Solar-induced thermal effects on steel-concrete composite beams: A meteorological data-driven analysis for long-span bridges

To investigate the effects of solar radiation temperature on steel-concrete composite beams in long-span bridges, a temperature analysis method based on meteorological parameters is proposed. First, an accurate thermal analysis model was established based on the principles of heat conduction and finite element computation theory. The model’s accuracy was validated using measured data. Subsequently, the representative values of temperature differences for the composite beam were calculated based on the analysis of historical meteorological data. The calculation method integrated the finite element temperature field model with the generalized extreme value distribution function. Finally, the simulated solar radiation temperature field was applied to the overall finite element model of the long-span bridge. The comprehensive influence of solar radiation temperature effects on long-span bridges was then evaluated. The results indicate that the finite element analysis results are in good agreement with the measured values.

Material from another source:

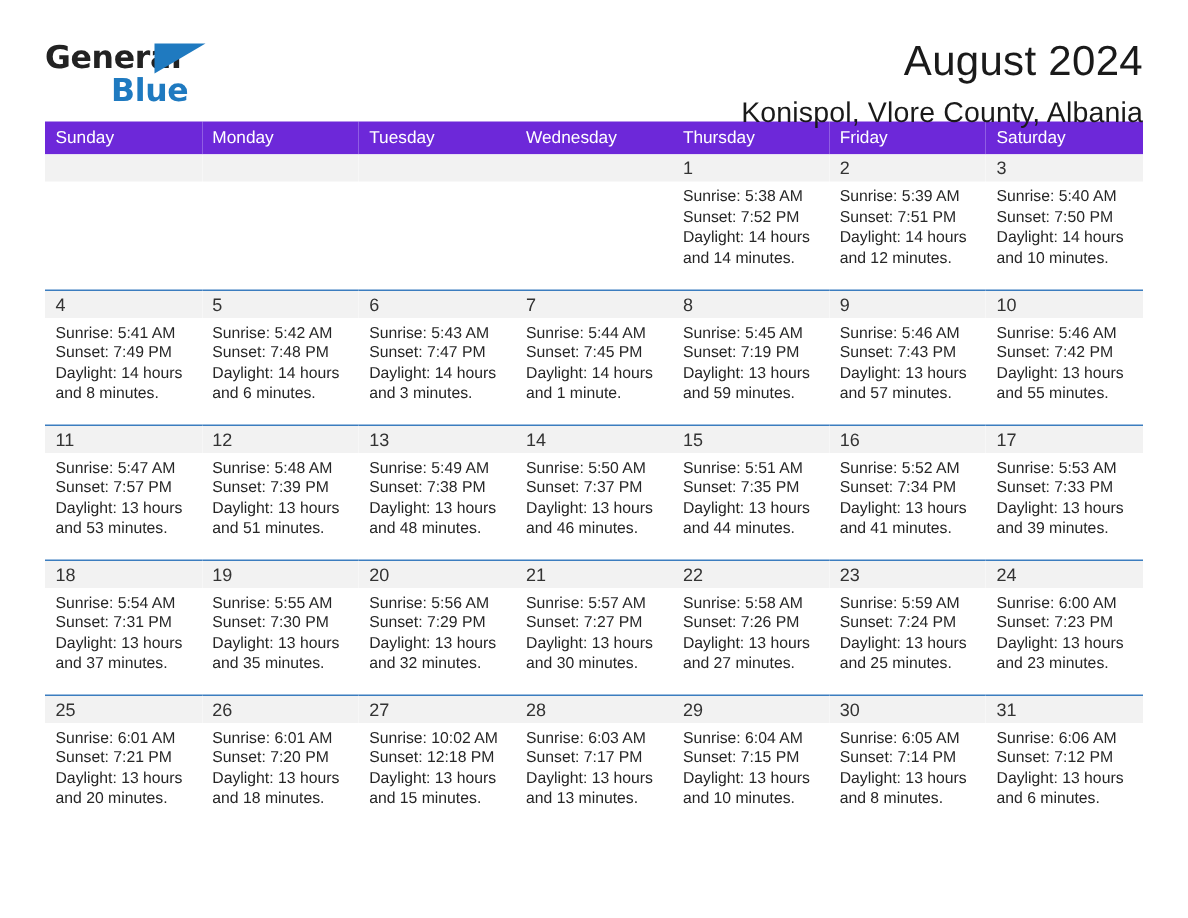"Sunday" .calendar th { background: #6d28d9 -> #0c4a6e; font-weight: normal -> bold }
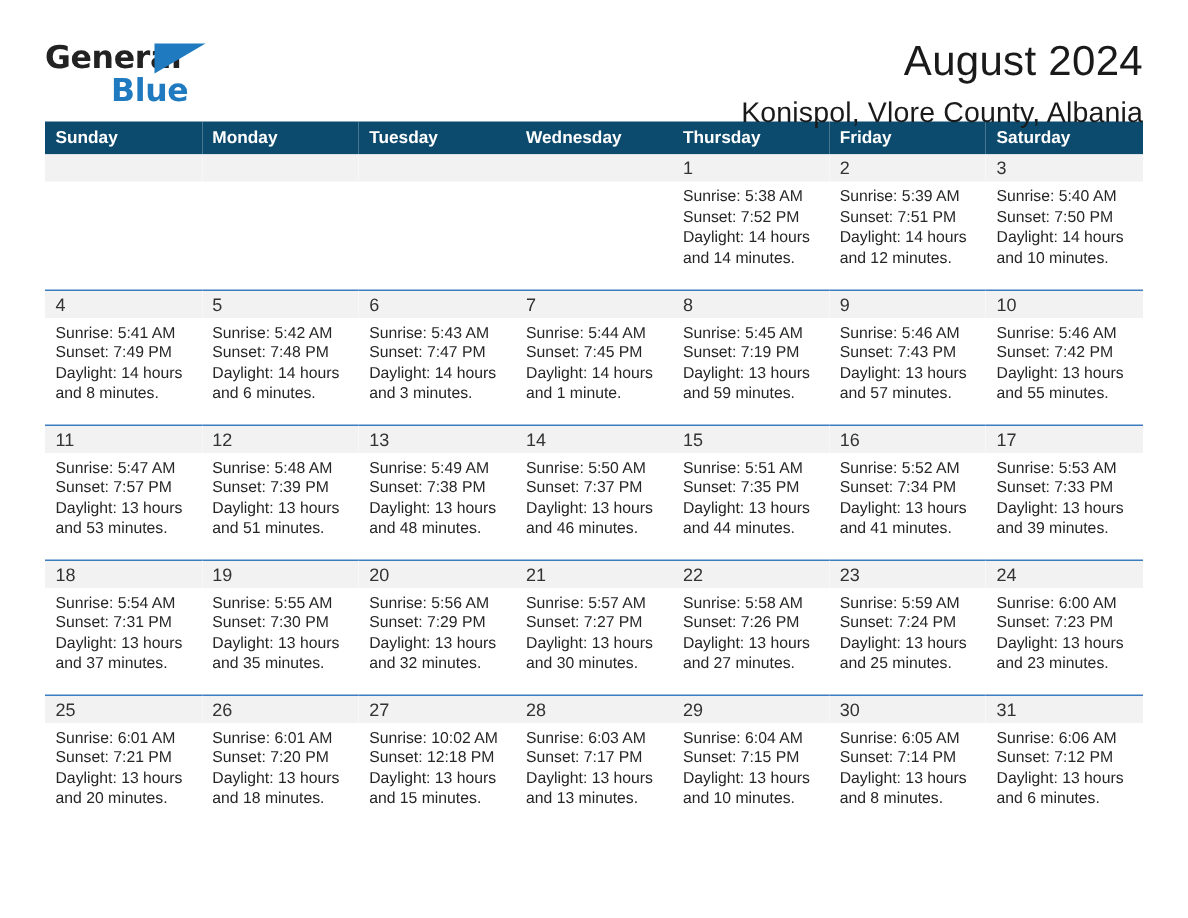"Sunset: 12:18 PM" div { text: 12:18 -> 7:18 }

The 50-year return period representative value (T_d) for the maximum vertical positive temperature difference in the composite beam is 17.613 °C. The compressive stress induced in the concrete bridge deck of the composite beam by temperature loads during the operational phase exceeds twice that caused by lane loads. By analyzing seven different load effect combinations, the impact of the most unfavorable load effect combination on the bridge structure was determined. This provides an important reference for bridge design and assessment. This research offers a novel method for understanding and predicting the temperature response of long-span bridges. Additionally, it provides theoretical foundations and technical support for achieving the lightweight goals of bridge health monitoring.